Why I Am Grateful That I Do Not Have Any “Constitutional Rights”

(A different kind of Thanksgiving post)

“Constitutional rights” implies that rights emanate from the government. They do not. No form of government anywhere, at any time, can or could grant rights. We have natural, inherent rights that the Constitution supposedly obligates the federal government to protect. As the seminal document of our country explicitly and correctly states,

“We hold these truths to be self-evident, that all men are created equal, that they are endowed by their Creator with certain unalienable Rights. . . ” Government’s only legitimate excuse for existence is to protect those rights. When it does not, it delegitimizes itself.

I believe this is an important distinction, one that should never be compromised or blurred in any way. So-called “rights” granted by a government are nothing but licenses and can be revoked. As Jefferson further said of but one inherent right, so all:

“The God who gave us life gave us liberty at the same time. The hand of force may destroy but cannot disjoin them.”

The “hand of force” is ONLY ever legitimately deployed in defense of inherent rights, never in attacking them, for attacking inherent rights = attacking the very lives of those to whom they belong. BTW, this is key in understanding the libertarian–lowercase “l”–non-aggression principle: initiating violence against another is wrong. Responding with violence to someone (or some organization) that is violating one’s rights or the rights of another is not wrong; it is just.

So, given the tendency of governments everywhere toward anarcho-tyrrany, or just outright tyranny, I am grateful that it is God and not governments Who grants us our rights.

5 Replies to “Why I Am Grateful That I Do Not Have Any “Constitutional Rights””

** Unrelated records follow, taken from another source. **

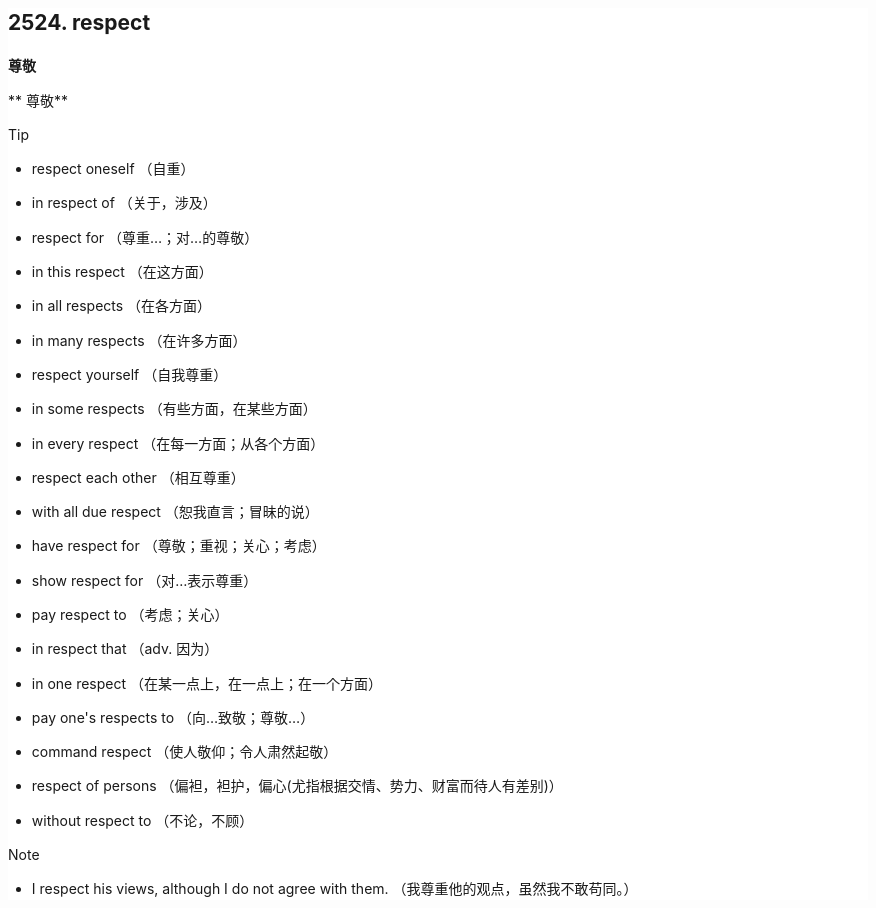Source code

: ## 2524. respect

**尊敬**

** 尊敬**

> [!TIP]
>
> - respect oneself （自重）
>
> - in respect of （关于，涉及）
>
> - respect for （尊重…；对…的尊敬）
>
> - in this respect （在这方面）
>
> - in all respects （在各方面）
>
> - in many respects （在许多方面）
>
> - respect yourself （自我尊重）
>
> - in some respects （有些方面，在某些方面）
>
> - in every respect （在每一方面；从各个方面）
>
> - respect each other （相互尊重）
>
> - with all due respect （恕我直言；冒昧的说）
>
> - have respect for （尊敬；重视；关心；考虑）
>
> - show respect for （对…表示尊重）
>
> - pay respect to （考虑；关心）
>
> - in respect that （adv. 因为）
>
> - in one respect （在某一点上，在一点上；在一个方面）
>
> - pay one's respects to （向…致敬；尊敬…）
>
> - command respect （使人敬仰；令人肃然起敬）
>
> - respect of persons （偏袒，袒护，偏心(尤指根据交情、势力、财富而待人有差别)）
>
> - without respect to （不论，不顾）
>

> [!NOTE]
>
> - I respect his views, although I do not agree with them. （我尊重他的观点，虽然我不敢苟同。）
>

  1. I do not wish to weary the House any further. Independence is no doubt a matter of joy. But let us not forget that this independence has thrown on us great responsibilities. By independence, we have lost the excuse of blaming the British for anything going wrong. If hereafter things go wrong, we will have nobody to blame except ourselves. There is great danger of things going wrong. Times are fast changing. People including our own are being moved by new ideologies. They are getting tired of government by the people. They are prepared to have Government for the people and are indifferent whether it is Government of the people and by the people. If we wish to preserve the Constitution in which we have sought to enshrine the principle of Government of the people, for the people and by the people, let us resolve not to be tardy in the recognition of the evils that lie across our path and which induce people to prefer Government for the people to Government by the people, nor to be weak in our initiative to remove them. That is the only way to serve the country. I know of no better.

  2. If he is, an Ecuadorian commenting on the U.S. system of government as though it somehow is his government is funny.
    Our constitution nowhere enshrines the concept of government of, by, and for the people in any case, that was Lincoln who used the expression in his Gettysburg Address.

    But back to the original post… the ninth amendment makes it clear that the constitution doesn’t grant us rights, it merely enumerates a few that already existed and that enumeration doesn’t even include all of them that exist. Not one new right is granted.